Church Bay (Porth Swtan) is a settlement on the north-west coast of Anglesey, Wales, United Kingdom, about a mile and a half north-west of the village of Llanfaethlu. The bay shores are rocky but there is also a sandy beach which is popular with visitors. There are a handful of houses near the beach. The Anglesey Coastal Path runs along the cliff tops. There are records of the Swttan settlement going back to the reign of King Henry VIII, but there has probably been a settlement there for many centuries before this. Most of the properties are holiday homes for rent.

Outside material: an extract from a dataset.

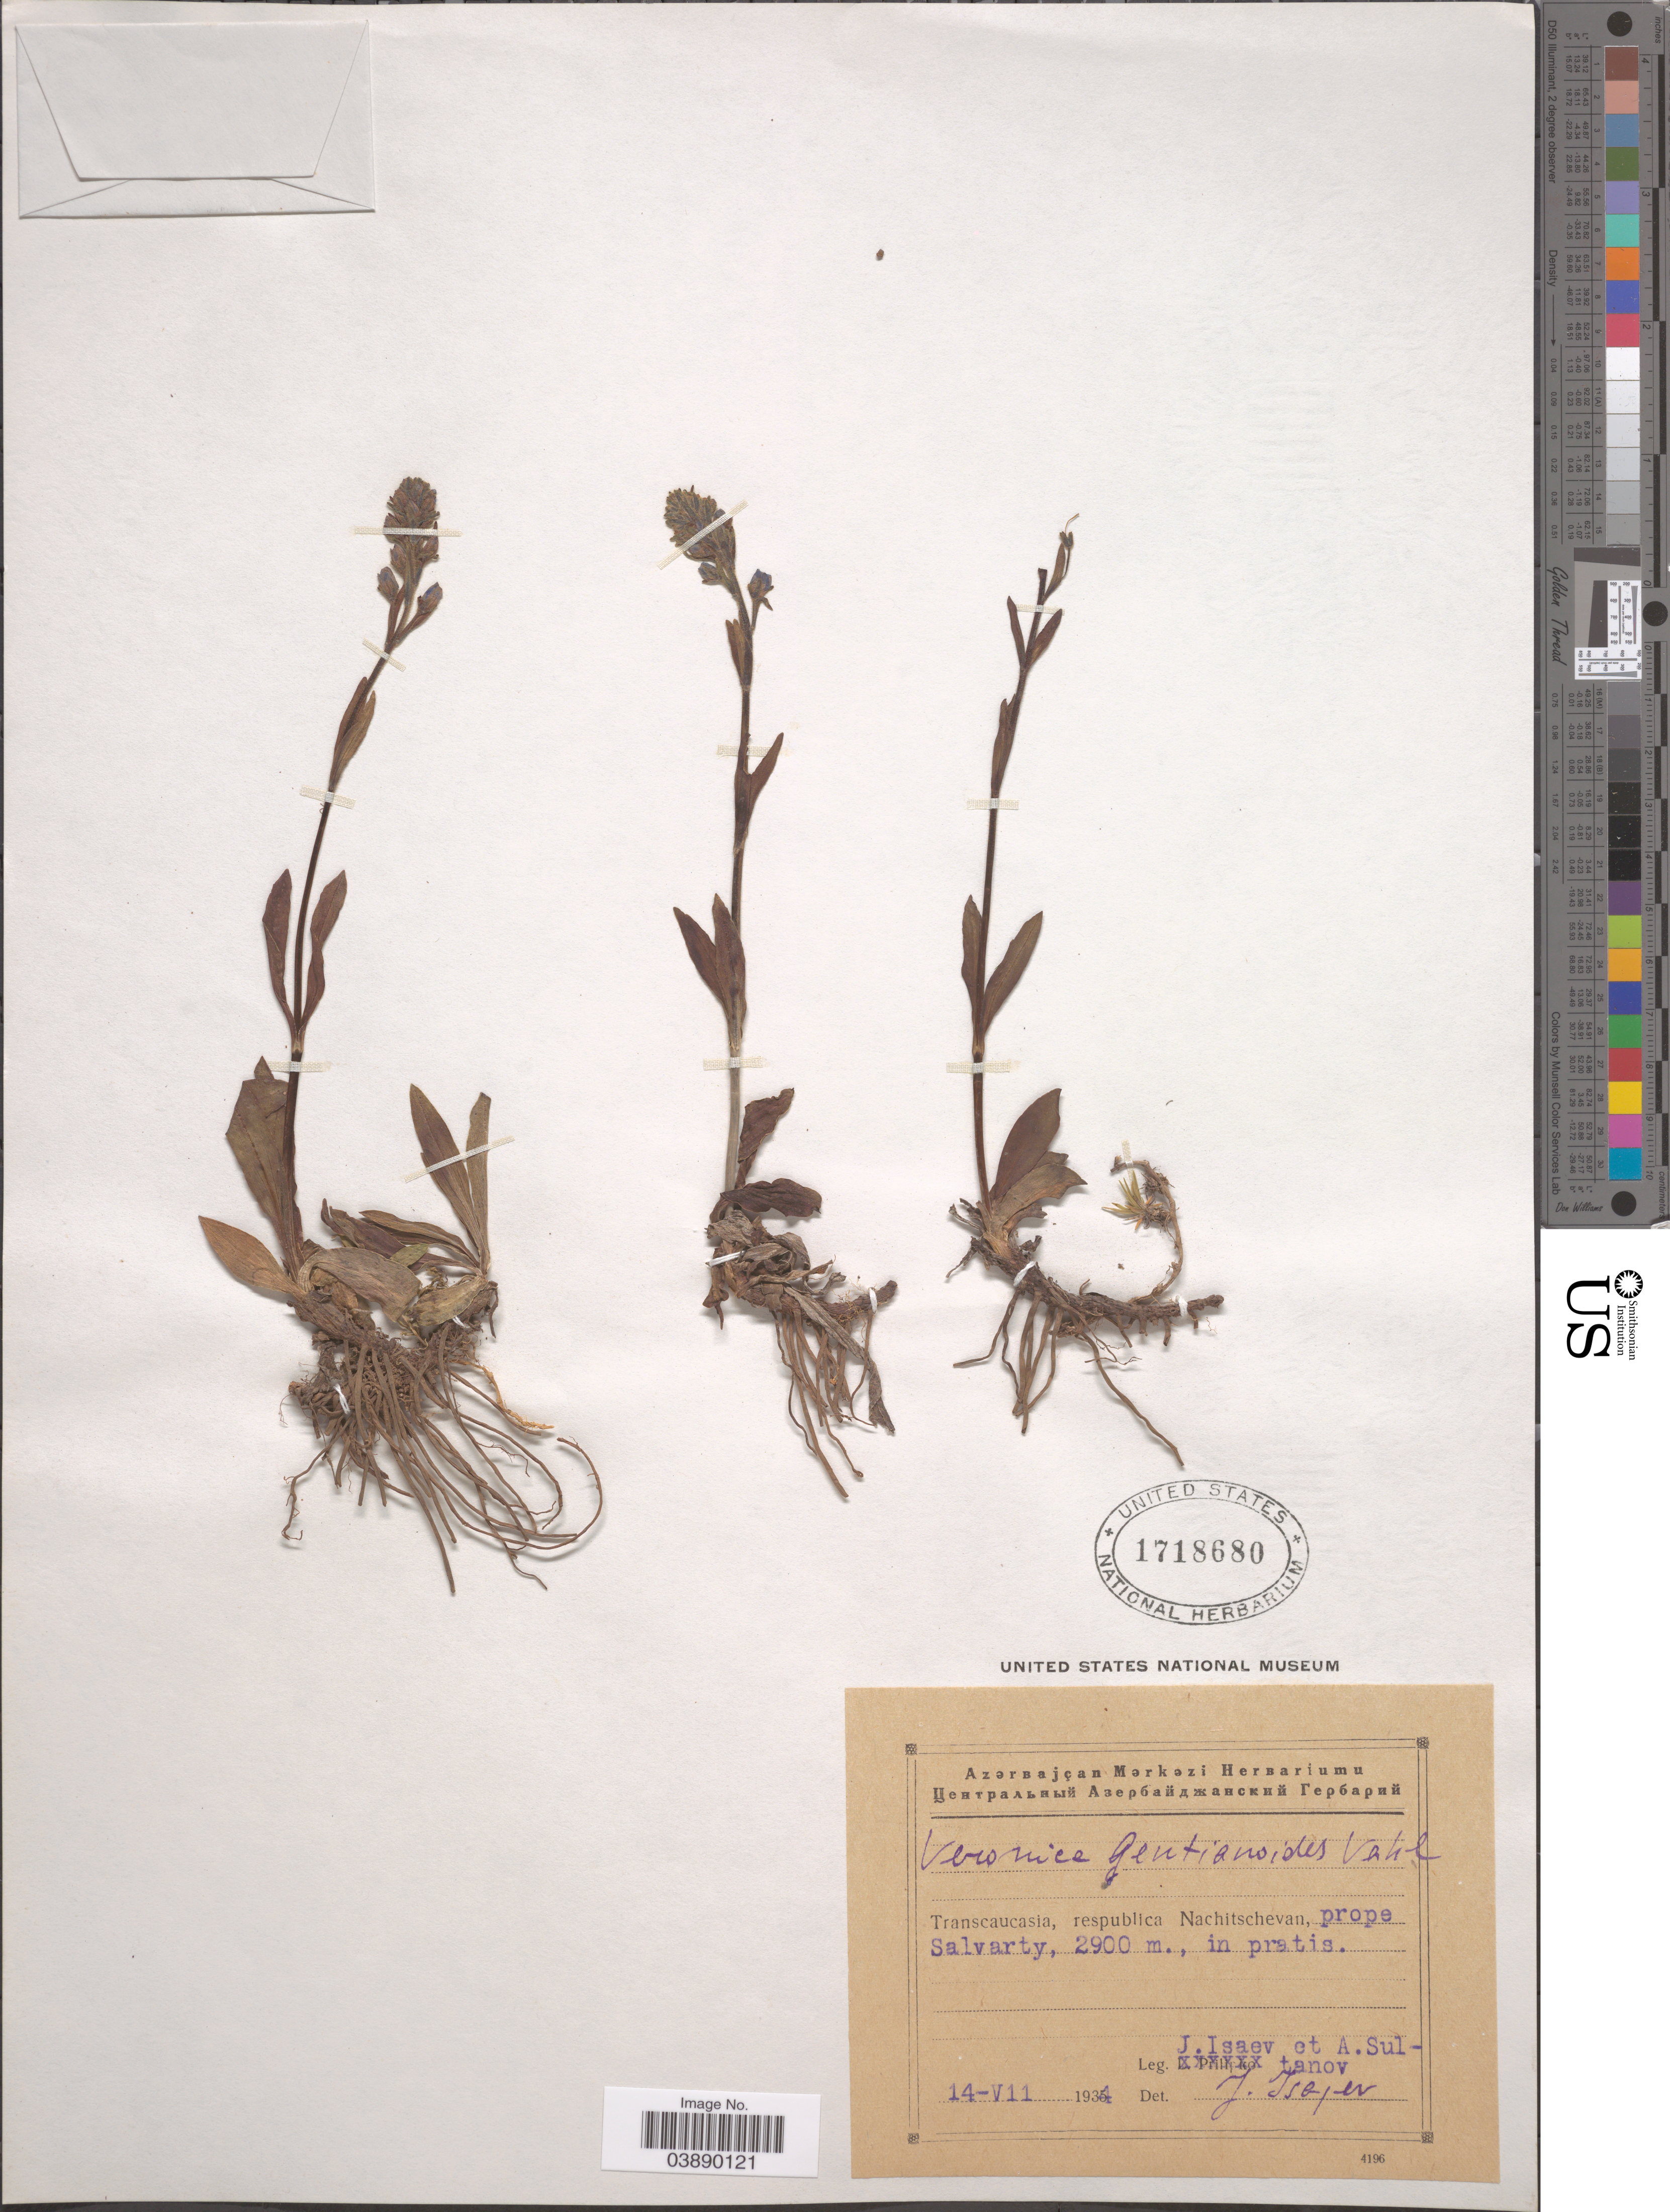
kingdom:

Amenities include a cafe and a small museum based in a preserved 17th-century thatched cottage. This cottage's position could indicate that there has been a dwelling on this site since Neolithic times. The cottage won the Rural Wales Award from the Campaign for the Protection of Rural Wales (CPRW) in 2003.

There is also a ruined windmill, Melin Drylliau (Caerau Mill), first recorded in 1840 and destroyed in a fire in 1914. It was run by the Rowlands family who also ran a number of mills across the island.

The nearby sandy beach is named Porth Swtan (Port Whiting). The 61 bus route from Holyhead to Amlwch stops infrequently in the area.

==Etymology==

The Welsh name, Porth Swtan, is named after the River Swtan, a small stream which reaches the sea below Church Bay. Swtan may be the name of the swtan ("sea-white") fish.

The English name, Church Bay, is the name used by sailors in the 19th century, the Church forming a visible landmark. The name is given to the larger bay but that has caused the loss of the names of many of the smaller coves dotted around the bay.